Writing simulation adapters¶
T3 implements many common choices to simulate a chemical mechanism, such as using constant TP, UV,
or HP batch reactors. To create a custom simulator for your needs, first add a new file to T3/t3/simulate/
,
which contains the new simulate adapter. The new class must inherit from the abstract adapter class in
T3/t3/simulate/adapter.py
and should implement the following methods: set_up()
, simulate()
, get_sa_coefficients()
,
and get_idt_by_T()
. All simulate adapters must accept the same arguments; the currently implemented
Cantera, RMG, and RMS adapters provide examples. Finally, register the adapter at the bottom of the file,
and initialize the simulator by importing it in T3/t3/simulate/__init__.py
. A more detailed coding example
can be found in the tutorials section. Adding a test to T3/tests/test_simulate_adapters/
is also recommended.
We welcome pull-requests to incorporate new simulate adapters.
Pre-QM, or: T3's iteration 0¶
Sometimes it is desired to conduct thermodynamic and/or rate coefficient calculations in advance, prior to the main T3 iterations. For example, one might want to compute thermodynamic properties for all important radicals of a fuel molecule in advance (before RMG generates a model).
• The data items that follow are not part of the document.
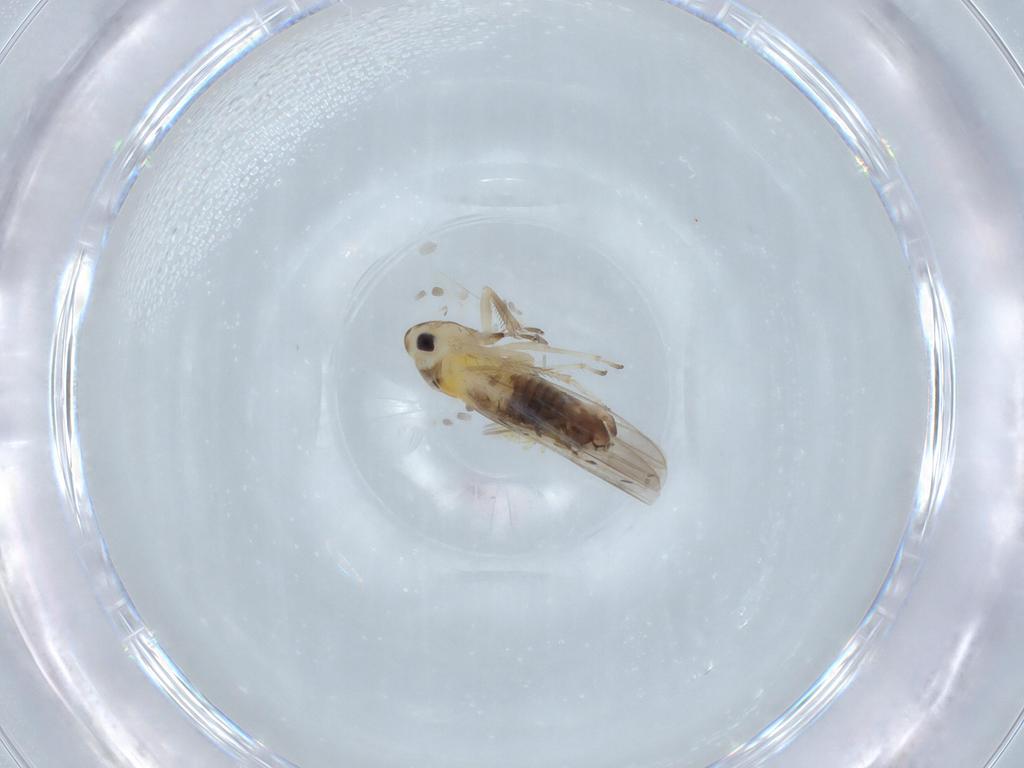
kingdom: Animalia
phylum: Arthropoda
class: Insecta
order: Hemiptera
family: Cicadellidae
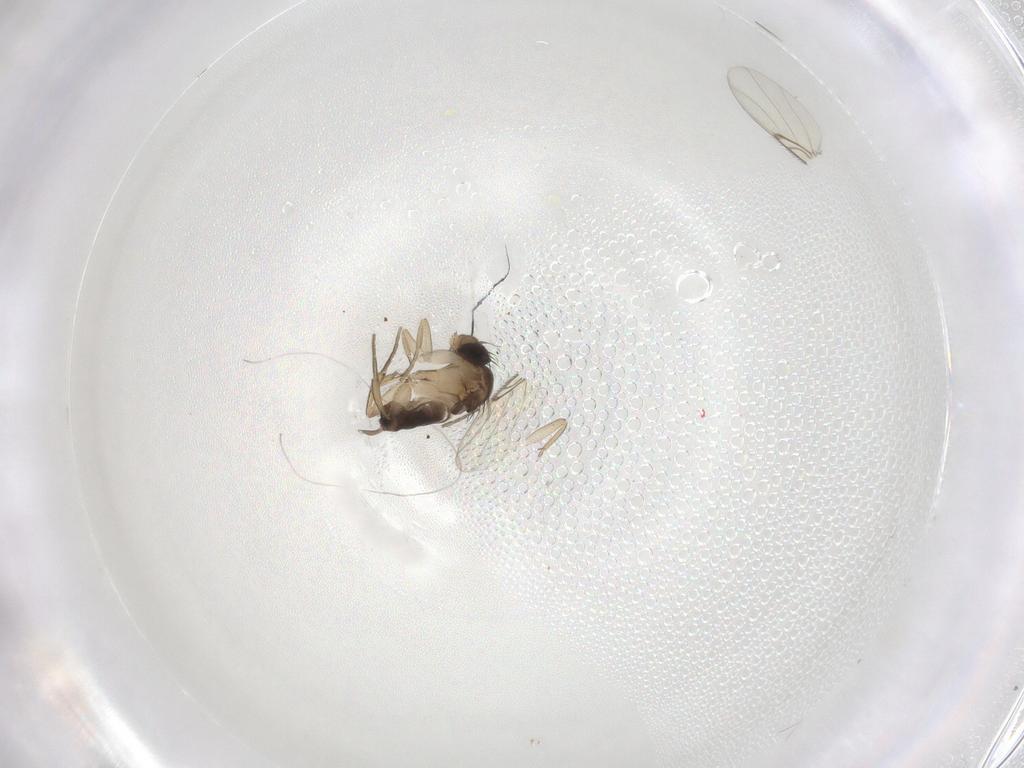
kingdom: Animalia
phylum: Arthropoda
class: Insecta
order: Diptera
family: Phoridae
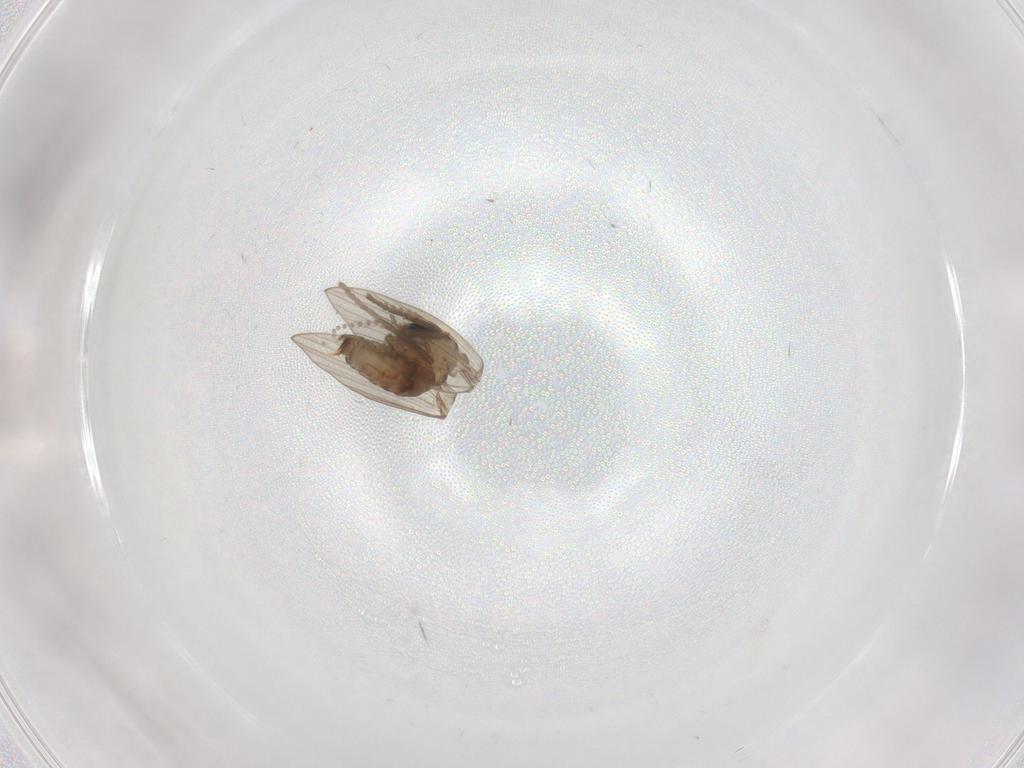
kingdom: Animalia
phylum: Arthropoda
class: Insecta
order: Diptera
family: Psychodidae
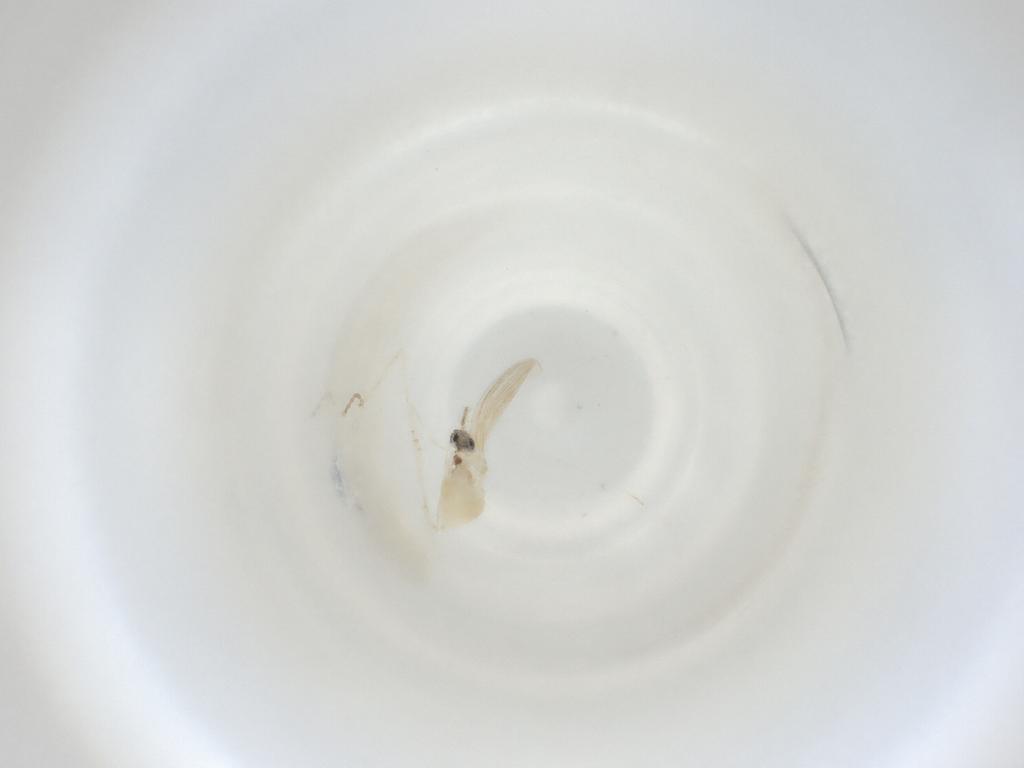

This pre-QM computations is called the "iteration 0" of T3 and is achieved by specifying species
and/or reactions
in the QM section of the input. The corresponding computations will be executed,
and the computed thermo-kinetic parameters will be used by RMG in all consecutive T3 iterations.
The RMG core tolerances¶
RMG uses the toleranceMoveToCore
argument to control the size of the generated model
(the "core"). See detailed explanation
here. The corresponding T3 argument is called core_tolerance
, and is set under rmg['model']
.
This core_tolerance
argument is a list of floats, each will be used in a respective T3
iteration. For example, setting core_tolerance = [0.02, 0.01, 0.005, 0.001]
will make T3 use a
toleranceMoveToCore
of 0.02
for running RMG in iteration 1,
and a toleranceMoveToCore
of 0.001
for running RMG in iteration 4.
All iterations further iterations use the last entry in core_tolerance
. In the above example,
iterations 5, 6, 7... will use a toleranceMoveToCore
of 0.001
as well.
This feature is useful since at the first iteration RMG is normally executed without system-specific knowledge which is provided as thermodynamic properties and rate coefficients in later T3 iterations. If a RMG is given a too low tolerance in the early iterations it will likely explore unimportant chemistry. By gradually increasing the tolerance we allow RMG to hone in on the model.